Sonuç olarak denebilir ki, Kur’an bir ekonomi kitabı değildir. Fakat o, her alanda olduğu gibi iktisadi alanda da dertlere şifa olabilecek evrensel ilkeleri ve doğruları içerir. Çünkü Kur’an, emek ve çalışmayı ibadet çerçevesinde ele alıp değerlendirir, dünyanın imarını ve ıslahını da müminin görevleri arasında sayar. Öyleyse yoksulluğu övme, dünyayı ıslah ve imarda geri kalma gibi anlayışları Kur’an’la bağdaştırmak mümkün değildir. İslam'ın insandan istediği, mümine yaraşır bir izzetle yaşamasıdır. Bu da büyük ölçüde alan el değil, veren el olmakla gerçekleşebilir. [19]
---------------------
[1] Bakara: 2/188
[2] Bkz. Bakara: 2/188, 275; Nisa: 4/29; Şuara: 26/181-183 vb
[3] Bkz. Müzzemmil: 73/11-13; Müddessir: 74/11-15: Hümeze: 104/1-4, Maun: 107/1-7 vb
[4] Bkz. Bakara: 2/107: Ali İmran: 3/26-27 vb.

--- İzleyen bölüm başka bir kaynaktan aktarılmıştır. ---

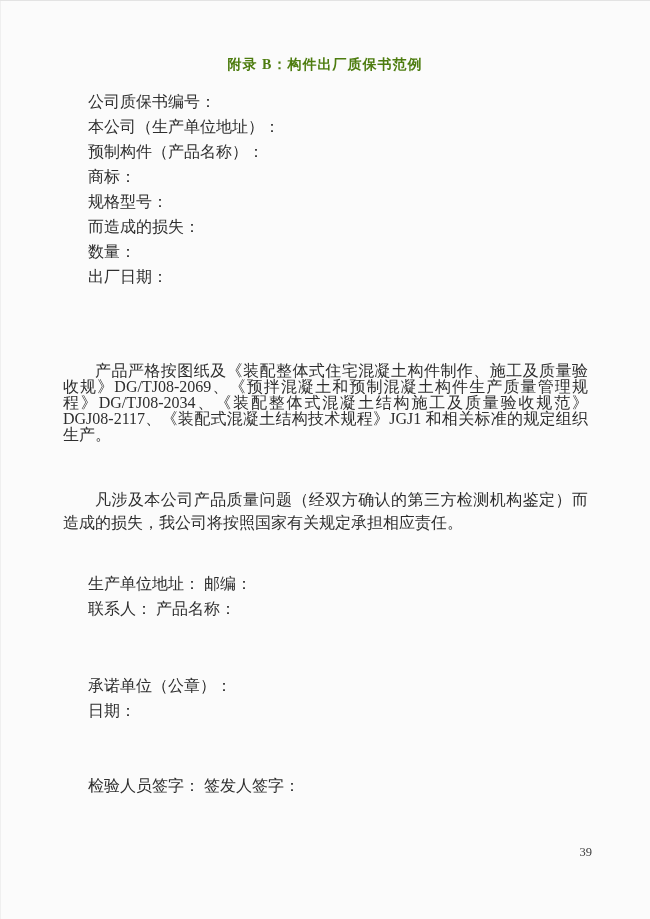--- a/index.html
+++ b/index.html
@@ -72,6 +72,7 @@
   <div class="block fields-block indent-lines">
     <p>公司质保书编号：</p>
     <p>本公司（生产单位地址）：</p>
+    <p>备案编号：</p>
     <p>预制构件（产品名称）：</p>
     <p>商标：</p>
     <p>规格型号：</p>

[5] Bkz. Bakara: 2/30: Ahzab: 33/ 72
[6] Bkz.Bakara: 2/29 vb.
[7] Bkz.Mülk: 67/2
[8] Bkz Cuma: 62/10: Rum: 30/46: Müzzemmil: 73/20
[9] Bkz Alak: 96/ 6-7: Şura: 42/27 vb.
[10] Bkz.Cuma: 62/ 10: Mülk: 67/15
[11] Bkz. Alak: 96/6-7 vb.
[12] Bkz. Haşr: 59/ 7
[13] Bkz. Rum: 30/4!
[14] Bkz. İsra: 17/ 16: Sebe: 3'1; 34-35 vb,
[15] Bkz. Al-i İmran: 3/ 14-15: İsra: 17/100 vb.

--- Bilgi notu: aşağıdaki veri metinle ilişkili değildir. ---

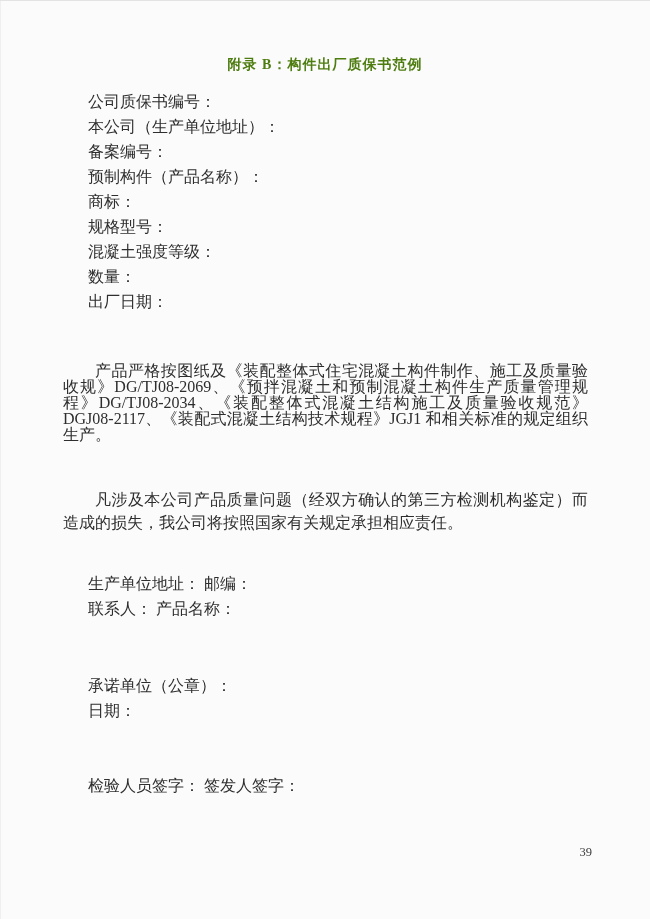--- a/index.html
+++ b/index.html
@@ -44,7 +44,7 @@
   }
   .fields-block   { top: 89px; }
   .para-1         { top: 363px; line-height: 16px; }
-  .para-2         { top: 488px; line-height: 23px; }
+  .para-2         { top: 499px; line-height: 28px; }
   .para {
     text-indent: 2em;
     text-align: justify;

[16] Bkz. Şems: 91/ 7-9: Leyl: 92/4-7 vb.
[17] Bkz. Hud: 11/61 vb. Fahrettin Yıldız, Kur’an Aydınlığında Hayatı Doğru Yaşamak, İşaret Yayınları: 253-255.
[18] Fahrettin Yıldız, Kur’an Aydınlığında Hayatı Doğru Yaşamak, İşaret Yayınları: 255-256.
[19] Fahrettin Yıldız, Kur’an Aydınlığında Hayatı Doğru Yaşamak, İşaret Yayınları: 256.